Fahrenheit 451 – Ray Bradbury

Sales: Currently tussling with Donald Trump’s book (see below) for the 15th slot in the Amazon chart.

Plot: A 24th Century fireman Guy Montag, whose job is to burn illegally-owned books and their readers’ homes, starts to question the value of his profession and his life.

The Trump factor: Another warning about the dangers of censorship, propaganda and the stifling of free thought. Bradbury’s 1953 book predicts the death of the written word and its replacement by screens. TV is the bogeyman, however, not social media.

Key quote: “With school turning out more runners, jumpers, racers, tinkerers, grabbers, snatchers, fliers, and swimmers instead of examiners, critics, knowers, and imaginative creators, the word ‘intellectual,’ of course, became the swear word it deserved to be.”

The Art of the Deal – Donald Trump

Sales: As of Friday, this was the 15th best-selling book on Amazon. First published in 1987, it spent 51 weeks in the New York Times best-seller list. He went on to publish several other books, some of which have also seen an increase in sales in recent weeks.

Plot: A work of non-fiction, the Art of the Deal is Trump’s personal manifesto, offering readers 11 steps to business success.

The Trump factor: As a primer in the way Donald Trump thinks and operates, the Art of the Deal is seen by many readers – and the man himself – as hard to beat. “The voice that sprang from the pages was entirely original, seemingly candid, relentlessly boastful and refreshingly unafraid to take swipes, settle scores, and opine with an I-am-what-I-am gusto,” wrote Timothy L O’Brien in a biography of Trump.

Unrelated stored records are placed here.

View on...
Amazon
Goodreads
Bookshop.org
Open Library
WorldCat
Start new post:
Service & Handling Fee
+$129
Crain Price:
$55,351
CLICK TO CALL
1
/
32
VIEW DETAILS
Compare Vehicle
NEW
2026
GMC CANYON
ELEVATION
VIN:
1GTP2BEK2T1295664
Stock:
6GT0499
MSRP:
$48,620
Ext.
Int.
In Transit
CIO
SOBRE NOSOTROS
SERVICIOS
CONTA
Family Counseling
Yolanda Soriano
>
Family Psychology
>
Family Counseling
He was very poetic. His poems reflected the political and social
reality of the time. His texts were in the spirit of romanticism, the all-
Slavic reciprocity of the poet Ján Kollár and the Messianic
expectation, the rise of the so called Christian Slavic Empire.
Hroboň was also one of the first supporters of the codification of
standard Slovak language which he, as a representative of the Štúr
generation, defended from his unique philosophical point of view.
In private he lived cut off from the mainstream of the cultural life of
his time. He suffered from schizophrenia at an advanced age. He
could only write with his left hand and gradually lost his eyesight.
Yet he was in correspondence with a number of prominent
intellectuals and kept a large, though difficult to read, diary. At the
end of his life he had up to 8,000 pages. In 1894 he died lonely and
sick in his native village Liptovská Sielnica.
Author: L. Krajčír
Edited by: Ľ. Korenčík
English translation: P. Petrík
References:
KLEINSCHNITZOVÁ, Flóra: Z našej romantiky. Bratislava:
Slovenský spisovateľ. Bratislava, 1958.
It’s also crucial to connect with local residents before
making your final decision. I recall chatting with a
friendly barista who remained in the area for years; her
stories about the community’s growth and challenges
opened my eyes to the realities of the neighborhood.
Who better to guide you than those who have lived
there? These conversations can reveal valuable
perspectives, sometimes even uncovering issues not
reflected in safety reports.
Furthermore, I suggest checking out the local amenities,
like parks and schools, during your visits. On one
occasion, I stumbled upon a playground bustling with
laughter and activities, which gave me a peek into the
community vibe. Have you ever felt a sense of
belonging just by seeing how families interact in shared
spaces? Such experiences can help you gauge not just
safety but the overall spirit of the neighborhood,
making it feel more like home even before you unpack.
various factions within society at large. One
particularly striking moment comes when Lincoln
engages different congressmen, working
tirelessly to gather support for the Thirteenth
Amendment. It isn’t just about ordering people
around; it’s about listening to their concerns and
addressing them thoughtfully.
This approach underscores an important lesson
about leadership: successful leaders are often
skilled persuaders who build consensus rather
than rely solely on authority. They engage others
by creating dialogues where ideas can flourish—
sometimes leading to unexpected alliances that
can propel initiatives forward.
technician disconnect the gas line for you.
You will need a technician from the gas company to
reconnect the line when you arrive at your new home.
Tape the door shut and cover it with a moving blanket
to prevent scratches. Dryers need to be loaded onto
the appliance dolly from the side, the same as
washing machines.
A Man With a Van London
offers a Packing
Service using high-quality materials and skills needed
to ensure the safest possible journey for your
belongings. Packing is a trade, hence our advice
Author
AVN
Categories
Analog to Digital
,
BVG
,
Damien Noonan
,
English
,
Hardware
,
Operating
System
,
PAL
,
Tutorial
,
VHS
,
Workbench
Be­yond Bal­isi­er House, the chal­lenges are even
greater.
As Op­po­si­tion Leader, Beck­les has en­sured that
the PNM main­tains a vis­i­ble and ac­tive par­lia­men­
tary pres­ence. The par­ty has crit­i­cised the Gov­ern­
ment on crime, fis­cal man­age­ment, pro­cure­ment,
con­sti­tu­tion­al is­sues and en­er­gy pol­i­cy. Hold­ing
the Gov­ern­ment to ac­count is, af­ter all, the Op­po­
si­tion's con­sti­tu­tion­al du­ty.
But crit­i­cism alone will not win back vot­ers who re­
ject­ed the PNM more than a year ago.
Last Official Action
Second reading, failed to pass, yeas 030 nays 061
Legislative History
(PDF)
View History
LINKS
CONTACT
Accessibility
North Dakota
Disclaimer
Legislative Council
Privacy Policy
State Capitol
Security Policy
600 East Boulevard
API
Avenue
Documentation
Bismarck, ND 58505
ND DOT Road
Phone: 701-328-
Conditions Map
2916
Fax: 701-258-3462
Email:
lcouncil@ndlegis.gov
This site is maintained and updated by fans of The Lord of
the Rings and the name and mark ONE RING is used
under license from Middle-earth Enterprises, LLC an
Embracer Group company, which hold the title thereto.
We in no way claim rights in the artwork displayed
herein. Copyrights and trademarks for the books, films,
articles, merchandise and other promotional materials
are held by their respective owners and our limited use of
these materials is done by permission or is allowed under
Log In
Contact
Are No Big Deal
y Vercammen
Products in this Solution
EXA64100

That voice was crafted by Tony Schwarz, who unusually for a ghost writer received half of the royalties and got a credit on the cover. Schwarz, a lifelong Democrat, has since spoken of his “deep sense of remorse that I contributed to presenting Trump in a way that brought him wider attention and made him more appealing than he is”.

Key quote: “The final key to the way I promote is bravado. I play to people’s fantasies. People may not always think big themselves, but they can still get very excited by those who do. That’s why a little hyperbole never hurts. People want to believe that something is the biggest and the greatest and the most spectacular. I call it truthful hyperbole. It’s an innocent form of exaggeration – and a very effective form of promotion.”